Navient, the nation’s third-largest student-loan servicer, has been chastised for its customer service and is fighting lawsuits from the U.S. government, schoolteachers and multiple state attorneys general who say the Wilmington, Del.-based company routinely has mistreated customers.
Now Navient is contending with critics on a new front — shareholders.
Noting that the company’s performance has lagged the stock market, activist hedge fund Canyon Partners last year offered to buy Navient and take it private.
Navient refused, and Canyon threatened a proxy battle, building up a stake of about 10 percent of the company’s shares.

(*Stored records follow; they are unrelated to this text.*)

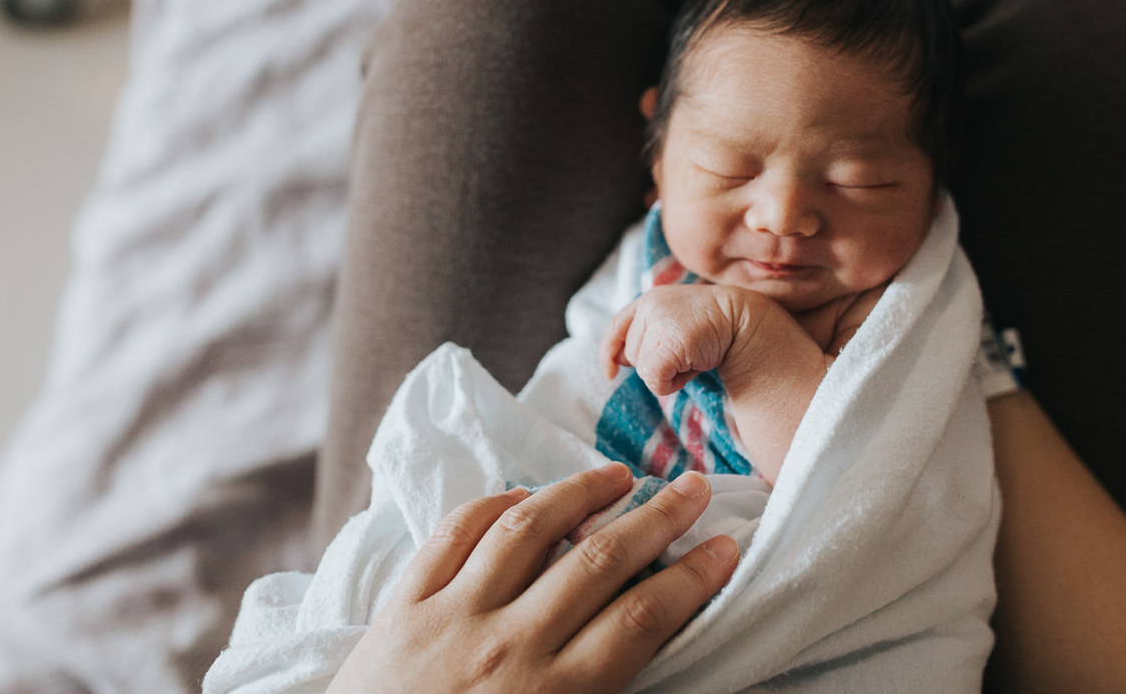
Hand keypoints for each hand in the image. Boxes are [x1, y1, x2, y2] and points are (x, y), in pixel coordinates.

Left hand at [326, 463, 738, 693]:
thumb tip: (647, 649)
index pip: (641, 618)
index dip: (691, 577)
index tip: (724, 547)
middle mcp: (507, 647)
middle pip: (599, 561)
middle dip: (657, 518)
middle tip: (694, 488)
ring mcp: (450, 619)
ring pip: (527, 528)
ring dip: (580, 492)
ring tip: (618, 475)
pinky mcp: (401, 608)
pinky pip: (452, 535)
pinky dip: (491, 505)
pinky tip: (522, 495)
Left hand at [601, 285, 737, 393]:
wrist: (742, 320)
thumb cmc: (710, 327)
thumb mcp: (674, 325)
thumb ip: (648, 336)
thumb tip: (618, 361)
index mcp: (649, 300)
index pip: (617, 327)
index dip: (609, 351)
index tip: (611, 372)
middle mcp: (649, 306)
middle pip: (631, 354)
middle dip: (654, 363)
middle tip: (685, 352)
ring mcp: (658, 322)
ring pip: (642, 369)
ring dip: (666, 373)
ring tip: (692, 356)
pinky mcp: (669, 342)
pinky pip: (654, 378)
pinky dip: (671, 383)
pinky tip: (693, 367)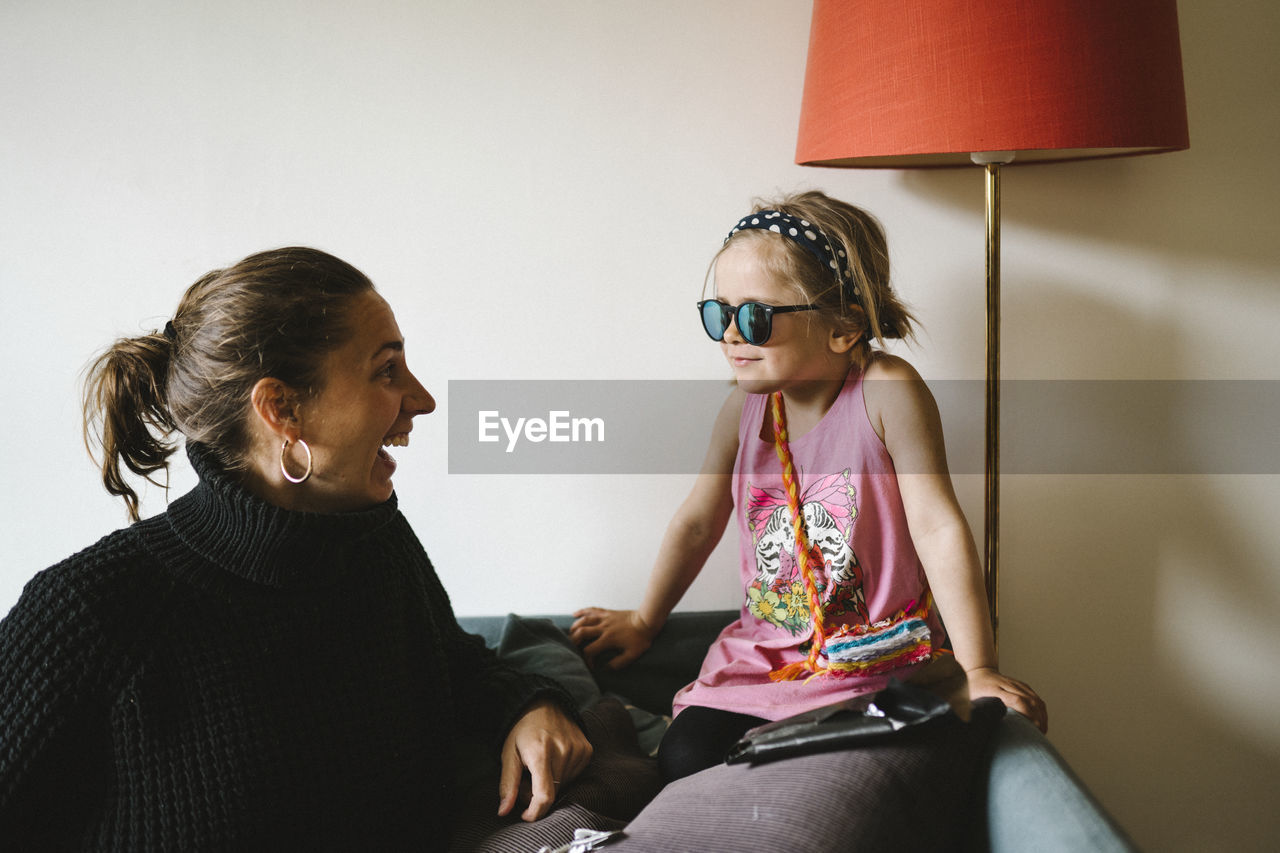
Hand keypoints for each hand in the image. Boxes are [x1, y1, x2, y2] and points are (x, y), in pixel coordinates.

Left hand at [498, 700, 592, 821]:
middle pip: (553, 793)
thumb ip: (508, 785)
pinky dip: (563, 774)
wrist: (544, 703)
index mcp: (540, 753)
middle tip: (527, 779)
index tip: (526, 815)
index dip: (535, 812)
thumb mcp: (508, 754)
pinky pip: (575, 775)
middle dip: (538, 794)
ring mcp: (577, 750)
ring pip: (564, 785)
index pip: (544, 796)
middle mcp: (562, 751)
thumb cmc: (522, 730)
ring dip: (551, 783)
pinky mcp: (587, 750)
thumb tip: (504, 811)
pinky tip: (555, 759)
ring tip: (540, 766)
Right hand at [569, 608, 656, 668]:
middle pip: (581, 633)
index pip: (590, 650)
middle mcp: (603, 628)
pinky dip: (582, 611)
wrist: (647, 620)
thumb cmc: (641, 638)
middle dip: (573, 641)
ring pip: (584, 620)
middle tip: (571, 648)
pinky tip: (575, 614)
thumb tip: (605, 669)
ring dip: (575, 627)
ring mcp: (604, 618)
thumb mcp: (632, 655)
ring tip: (570, 634)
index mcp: (608, 639)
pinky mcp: (607, 612)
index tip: (590, 665)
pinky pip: (592, 610)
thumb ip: (618, 663)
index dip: (587, 659)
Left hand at [966, 667, 1047, 732]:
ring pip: (1034, 698)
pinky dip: (1041, 709)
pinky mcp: (1021, 685)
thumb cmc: (971, 689)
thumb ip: (974, 711)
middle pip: (1029, 700)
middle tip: (1040, 734)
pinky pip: (1035, 696)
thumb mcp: (968, 700)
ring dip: (1041, 714)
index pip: (1016, 700)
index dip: (1026, 713)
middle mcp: (1007, 685)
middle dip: (1038, 718)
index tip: (1032, 727)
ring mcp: (1016, 684)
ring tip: (1043, 730)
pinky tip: (1042, 720)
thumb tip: (978, 727)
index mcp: (993, 689)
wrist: (978, 671)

Instead, the two sides agreed last month to a cease-fire and jointly nominated two new directors. Navient’s board slate is expected to be approved at its annual meeting Thursday.

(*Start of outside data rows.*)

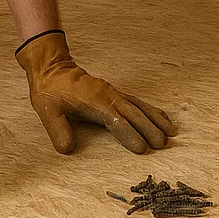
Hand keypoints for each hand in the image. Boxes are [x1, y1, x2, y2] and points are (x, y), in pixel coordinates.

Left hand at [16, 30, 176, 154]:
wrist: (51, 67)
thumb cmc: (50, 90)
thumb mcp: (47, 110)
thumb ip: (57, 130)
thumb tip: (68, 149)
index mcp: (94, 102)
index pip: (116, 121)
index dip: (129, 134)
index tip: (142, 148)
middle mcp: (108, 96)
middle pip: (134, 114)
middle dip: (149, 129)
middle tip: (163, 145)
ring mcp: (113, 93)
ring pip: (140, 106)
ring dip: (155, 119)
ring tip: (171, 132)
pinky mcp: (114, 93)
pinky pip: (137, 102)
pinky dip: (152, 110)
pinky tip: (162, 117)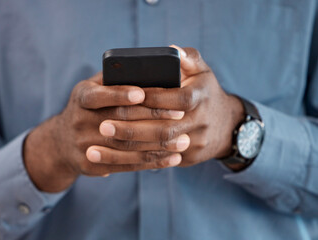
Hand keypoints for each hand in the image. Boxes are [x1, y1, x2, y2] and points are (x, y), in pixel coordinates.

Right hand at [23, 73, 188, 191]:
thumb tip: (149, 68)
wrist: (62, 142)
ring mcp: (84, 146)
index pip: (99, 95)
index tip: (143, 93)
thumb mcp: (93, 89)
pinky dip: (153, 162)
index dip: (120, 94)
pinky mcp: (92, 166)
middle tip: (180, 114)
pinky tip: (173, 158)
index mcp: (81, 97)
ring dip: (158, 144)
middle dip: (152, 117)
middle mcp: (79, 121)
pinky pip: (127, 165)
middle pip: (119, 121)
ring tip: (183, 140)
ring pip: (127, 145)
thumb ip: (114, 79)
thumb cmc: (89, 108)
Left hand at [93, 46, 244, 168]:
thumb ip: (188, 58)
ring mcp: (197, 143)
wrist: (227, 125)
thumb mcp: (202, 72)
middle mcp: (202, 122)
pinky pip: (162, 160)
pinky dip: (138, 160)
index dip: (152, 99)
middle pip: (164, 129)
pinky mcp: (190, 158)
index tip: (126, 99)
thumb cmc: (206, 92)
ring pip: (160, 148)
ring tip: (100, 147)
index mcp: (202, 97)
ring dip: (128, 148)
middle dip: (132, 129)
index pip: (176, 99)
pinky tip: (115, 160)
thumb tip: (171, 49)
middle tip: (103, 126)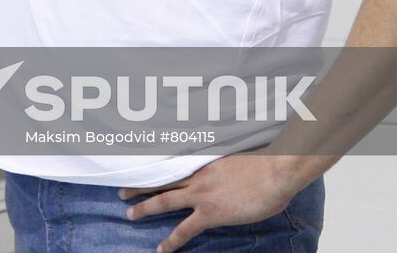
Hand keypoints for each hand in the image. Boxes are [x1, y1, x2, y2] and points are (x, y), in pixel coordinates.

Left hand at [119, 152, 301, 252]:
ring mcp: (201, 194)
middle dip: (140, 186)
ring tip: (129, 214)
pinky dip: (172, 240)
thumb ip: (226, 159)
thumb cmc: (265, 161)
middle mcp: (197, 175)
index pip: (173, 163)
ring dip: (145, 207)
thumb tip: (225, 162)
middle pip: (161, 180)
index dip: (156, 166)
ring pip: (164, 201)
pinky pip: (185, 229)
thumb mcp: (240, 152)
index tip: (141, 165)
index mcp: (203, 161)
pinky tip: (162, 249)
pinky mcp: (210, 212)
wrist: (275, 171)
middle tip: (121, 191)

The maneuvering raises many questions, among them: Will Navient change? And how will borrowers fare?
One clue comes from Navient CEO John “Jack” Remondi, who asserted during the public battle that Canyon’s approach likely would lead to lower servicing quality, more delinquencies and defaults, and more intense regulatory scrutiny.
Under Remondi, Navient expanded into collections of local and state government tax receipts, health care bills and other consumer debts.
But Canyon wants Navient to quit making acquisitions that it says perform poorly and to stick with student loans, which it accuses the company of neglecting.